Three of Arkansas’ historically black colleges and universities — Philander Smith College and Arkansas Baptist College in Little Rock, and the University of Arkansas at Pine Bluff — have sent some of their best and brightest to the innovative COPH 4+1 Program. The private, selective Hendrix College in Conway is also a 4+1 partner.

Taking on graduate studies while still a college sophomore or junior is not for everyone, but for these three 4+1 scholars, it jump-started their careers in public health.

One is Michael Grier, MPH, now only in his mid-20s, who works as a consultant on HIV policy for the Health Resources and Services Administration, a large federal agency in Washington, DC. Mr. Grier learned about the 4+1 Program from his advisor, Cynthia Burroughs, Ph.D., at Philander Smith College. The program enabled him to count some MPH course credits towards his biology degree, saving him time and money. Support from both Dr. Burroughs and COPH helped him adjust to the new demands of the program.

“I had a view of graduate school — inaccessible professors who focused only on their research,” Mr. Grier said. “The College dismissed those fears in seconds of walking through the door. I felt welcomed and found professors who knew I was an undergrad and wanted to cultivate my talent and develop me into a successful student.”

The COPH’s engaging atmosphere also resonated with Etienne Nzabarushimana, MPH, who is now pursuing a Ph.D. in the School of Informatics and Computing with a specialty in Bioinformatics at Indiana University Bloomington.

“One of the great things about the 4+1 Program and the COPH in general is the fact that you have a great opportunity to interact with faculty and staff in a way that encourages hands-on and engaged learning,” said Mr.

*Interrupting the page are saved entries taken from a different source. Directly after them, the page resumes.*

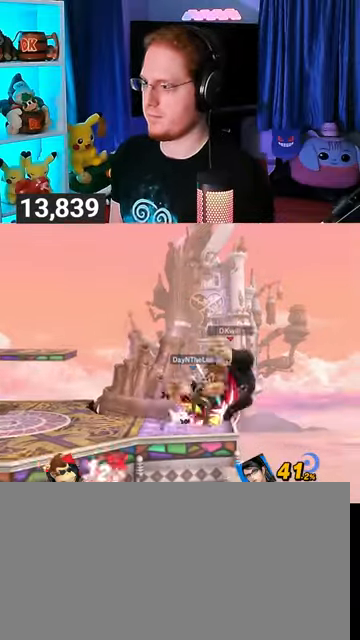
Gameplay with a controller (Nintendo layout); each line is a JSON object with the inputs held at the frame after it. "events" lists button and stick changes between this image and that frame as [ms after this image, input, new state], when the widget could be followed in between. Not read: L3 R3.
{"buttons": [], "left_stick": "up", "right_stick": "center", "events": [[33, "R1", "up"], [33, "left_stick", "up"], [133, "B", "down"], [133, "left_stick", "up-left"], [167, "B", "up"], [233, "B", "down"], [333, "B", "up"], [400, "B", "down"], [400, "left_stick", "up"], [433, "B", "up"]]}
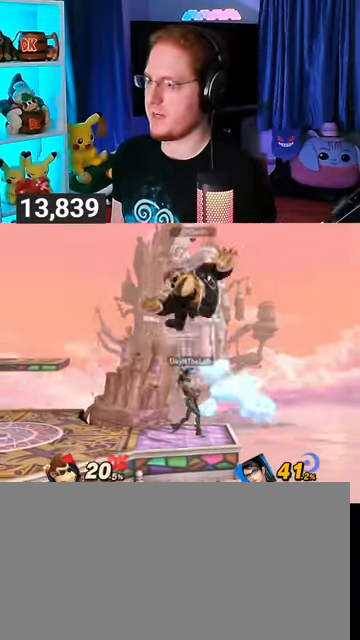
{"buttons": ["B"], "left_stick": "up-right", "right_stick": "center", "events": [[33, "B", "down"], [67, "B", "up"], [100, "B", "down"], [167, "B", "up"], [233, "B", "down"], [300, "B", "up"], [367, "B", "down"], [367, "left_stick", "up-right"], [400, "B", "up"], [500, "B", "down"]]}
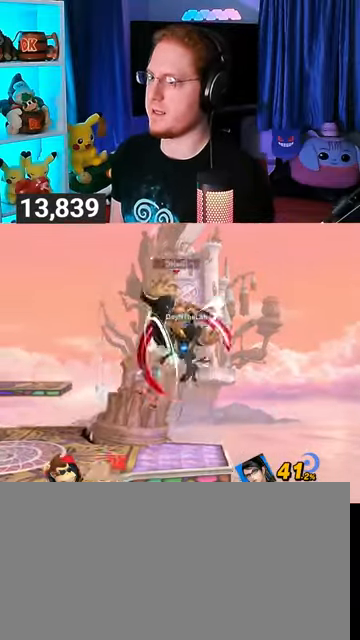
{"buttons": [], "left_stick": "up", "right_stick": "center", "events": [[67, "B", "up"], [67, "left_stick", "up"], [200, "B", "down"], [267, "B", "up"], [333, "B", "down"], [400, "B", "up"], [433, "B", "down"], [500, "B", "up"]]}
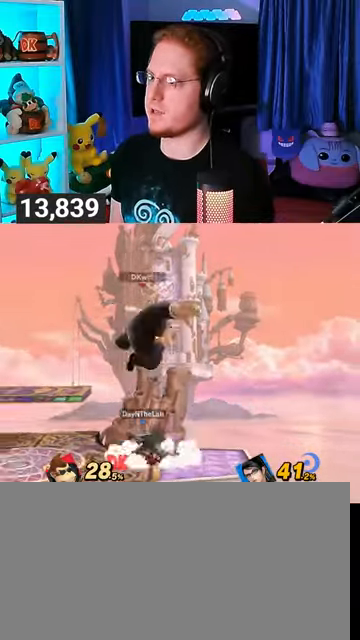
{"buttons": [], "left_stick": "left", "right_stick": "center", "events": [[100, "B", "down"], [133, "B", "up"], [333, "left_stick", "left"], [367, "Y", "down"], [500, "Y", "up"]]}
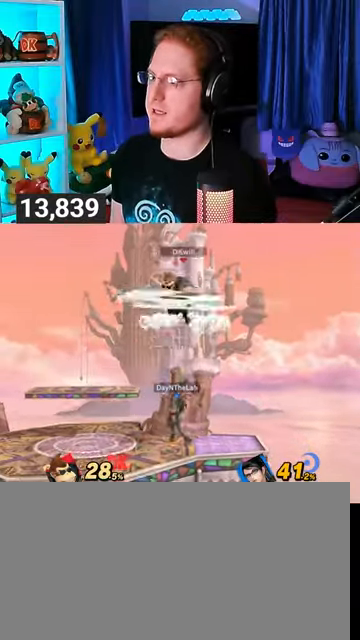
{"buttons": ["Y"], "left_stick": "down-left", "right_stick": "center", "events": [[33, "Y", "down"], [133, "left_stick", "up-left"], [167, "Y", "up"], [200, "Y", "down"], [267, "Y", "up"], [400, "Y", "down"], [467, "Y", "up"], [500, "Y", "down"], [500, "left_stick", "down-left"]]}
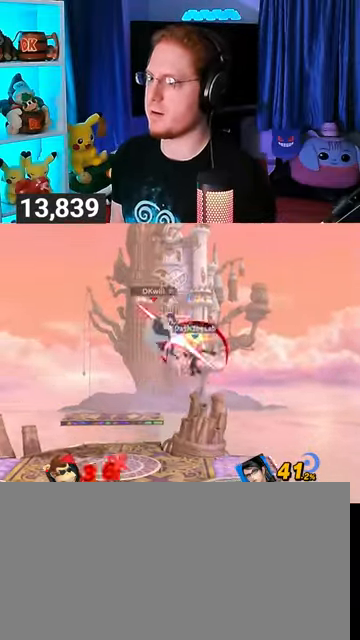
{"buttons": [], "left_stick": "down-left", "right_stick": "up", "events": [[267, "Y", "up"], [300, "left_stick", "left"], [467, "left_stick", "down-left"], [467, "right_stick", "up"]]}
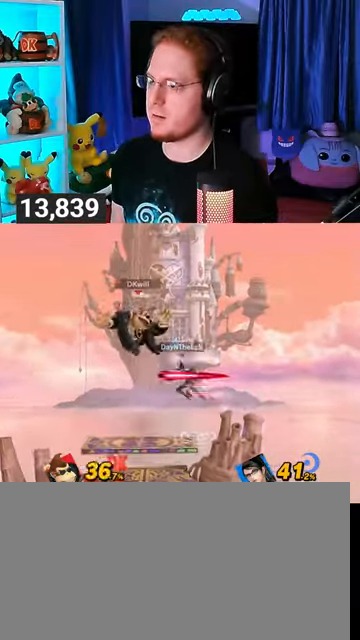
{"buttons": [], "left_stick": "up-right", "right_stick": "center", "events": [[33, "left_stick", "left"], [33, "right_stick", "center"], [100, "right_stick", "up"], [167, "right_stick", "center"], [267, "left_stick", "up-left"], [367, "left_stick", "down-left"], [500, "left_stick", "up-right"]]}
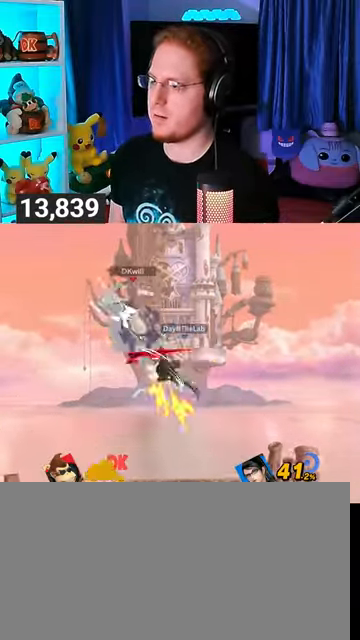
{"buttons": [], "left_stick": "left", "right_stick": "up", "events": [[33, "left_stick", "up-left"], [100, "left_stick", "down-left"], [100, "right_stick", "up"], [167, "right_stick", "center"], [267, "left_stick", "left"], [300, "right_stick", "up"]]}
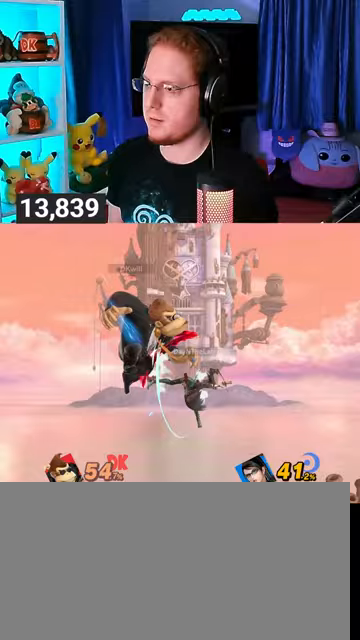
{"buttons": ["Y"], "left_stick": "right", "right_stick": "center", "events": [[200, "left_stick", "center"], [200, "right_stick", "center"], [300, "Y", "down"], [400, "left_stick", "right"], [433, "Y", "up"], [467, "Y", "down"]]}
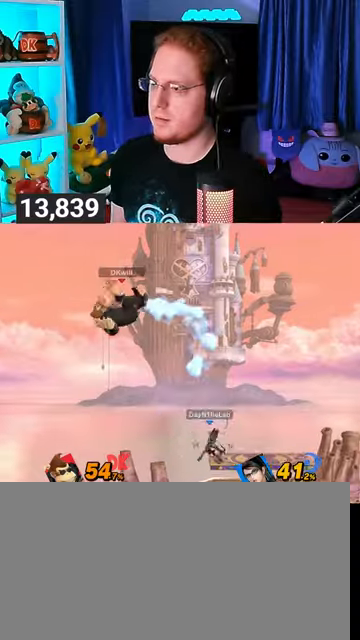
{"buttons": [], "left_stick": "right", "right_stick": "center", "events": [[33, "Y", "up"], [100, "Y", "down"], [167, "Y", "up"], [200, "Y", "down"], [300, "Y", "up"], [367, "Y", "down"], [433, "Y", "up"]]}
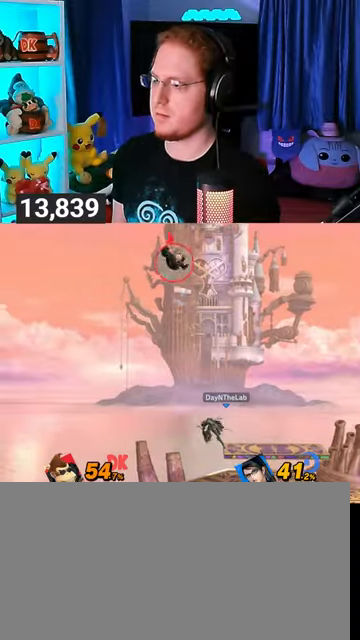
{"buttons": [], "left_stick": "right", "right_stick": "center", "events": [[33, "Y", "down"], [100, "Y", "up"], [167, "Y", "down"], [233, "Y", "up"], [267, "Y", "down"], [467, "Y", "up"]]}
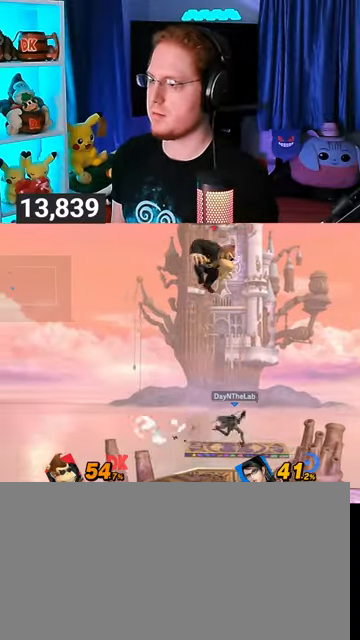
{"buttons": [], "left_stick": "right", "right_stick": "center", "events": [[67, "left_stick", "center"], [100, "X", "down"], [133, "X", "up"], [167, "left_stick", "right"]]}
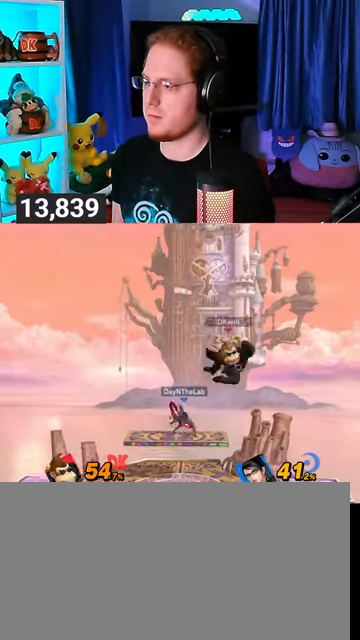
{"buttons": [], "left_stick": "right", "right_stick": "center", "events": [[367, "left_stick", "center"], [467, "left_stick", "right"]]}
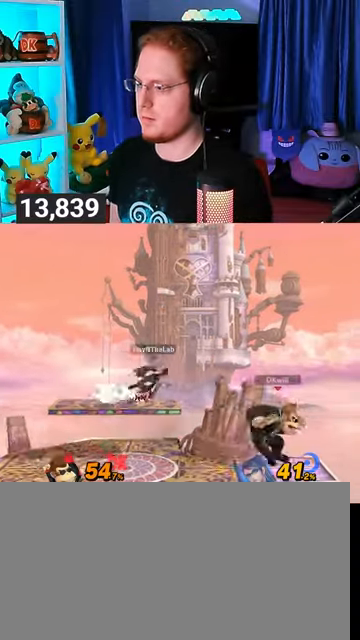
{"buttons": ["Y"], "left_stick": "left", "right_stick": "center", "events": [[33, "left_stick", "center"], [300, "left_stick", "left"], [500, "Y", "down"]]}
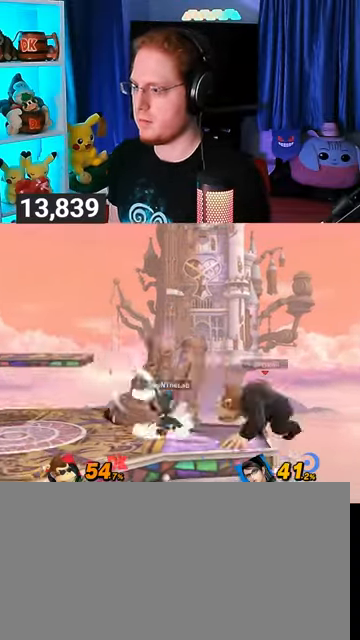
{"buttons": [], "left_stick": "left", "right_stick": "center", "events": [[467, "Y", "up"]]}
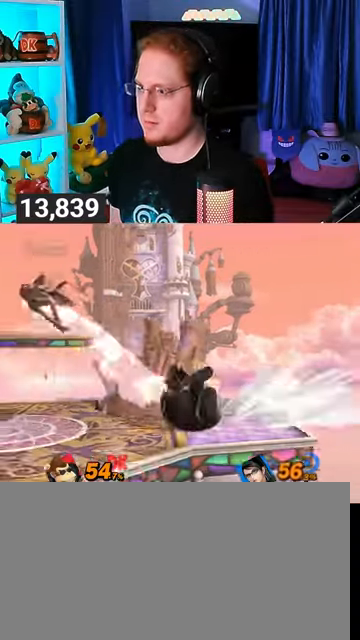
{"buttons": [], "left_stick": "left", "right_stick": "center", "events": []}
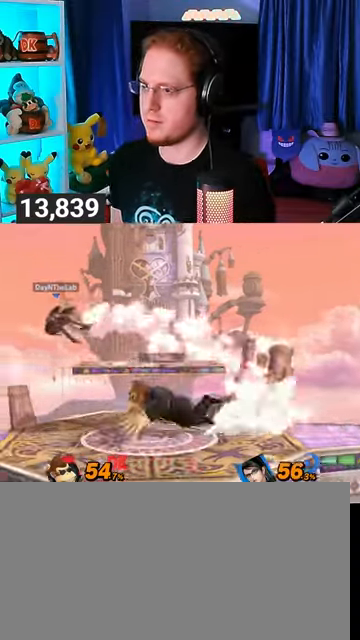
{"buttons": ["A", "R1"], "left_stick": "center", "right_stick": "center", "events": [[67, "R1", "down"], [100, "left_stick", "center"], [467, "A", "down"]]}
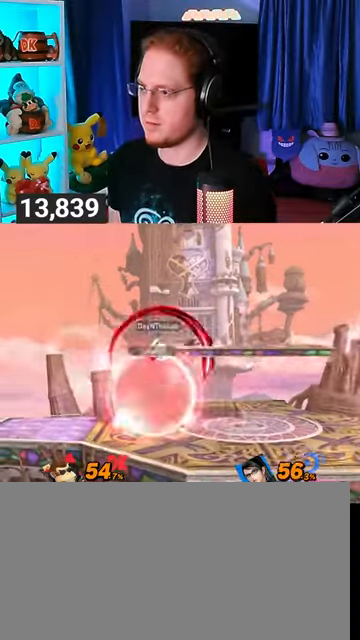
{"buttons": ["R1"], "left_stick": "center", "right_stick": "center", "events": [[33, "A", "up"], [100, "A", "down"], [300, "A", "up"]]}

Nzabarushimana, who came to the United States in 2009 as a Rwandan Presidential Scholar. While majoring in chemistry at Hendrix College, he learned about the 4+1 program. At COPH, Mr. Nzabarushimana completed a preceptorship in the lab of Igor Koturbash, M.D., Ph.D., Assistant Professor in the COPH Department of Environmental and Occupational Health. He was part of a team researching the epigenetic effects of radiation.

“For me, the 4+1 program is unique for it afforded me an opportunity to interact with public health professionals (both in academia and outside) while still doing my undergraduate studies,” Mr. Nzabarushimana said. “It put me in an interdisciplinary atmosphere that cultivated and stimulated both my intellectual growth and discovery.”

When LaKaija Johnson, MPH, was biology major at Philander Smith College, her advisor encouraged her to consider the 4+1 program. Although a strong student, she found navigating graduate school while still an undergraduate a bit challenging at first.

“While it was very difficult at times, I quickly found a source of support and tips on adjusting in the UAMS Center for Diversity Affairs,” Ms. Johnson said.

She says she would recommend a public health degree to other science majors.

“I would encourage any student with an interest in STEM to learn more about the wide array of opportunities that exist in public health,” she said.

Ms. Johnson aspires to work in health policy to reduce racial and ethnic health disparities. She will complete her MPS at the Clinton School this spring and has her sights set on a doctoral program in public health leadership.

Ms. Johnson, Mr. Grier and Mr. Nzabarushima are typical of the students attracted to the 4+1 program, said Kevin Ryan, J.D., MA, COPH’s Associate Dean for Professional Programs and Co-Director of DrPH Programs.

“Without exception, they want to do big things — go on to other graduate programs, start new programs, go back to their hometowns and make something happen,” Prof. Ryan said.

High academic achievement is also typical of 4+1 students. Although many are first in their families to attend college, they excel.

“Here they are, 20- or 21-year-olds who have not even earned a bachelor’s degree, able to hold their own,” Prof. Ryan observed. “They have to be the stronger students, able to take on more course work in what is akin to skipping several grades, going from elementary to middle school.”

Despite the challenges of the program, all three former 4+1 students said they are grateful for its defining impact on their lives.

“Without the 4+1 program, I would have never interned at the Arkansas Department of Health and started my career in public service,” Mr. Grier said. “I’m not sure where I’d be or what I’d be doing, but I know I wouldn’t be 26 with an MPH and a career in a field I’m passionate about in a city I love.”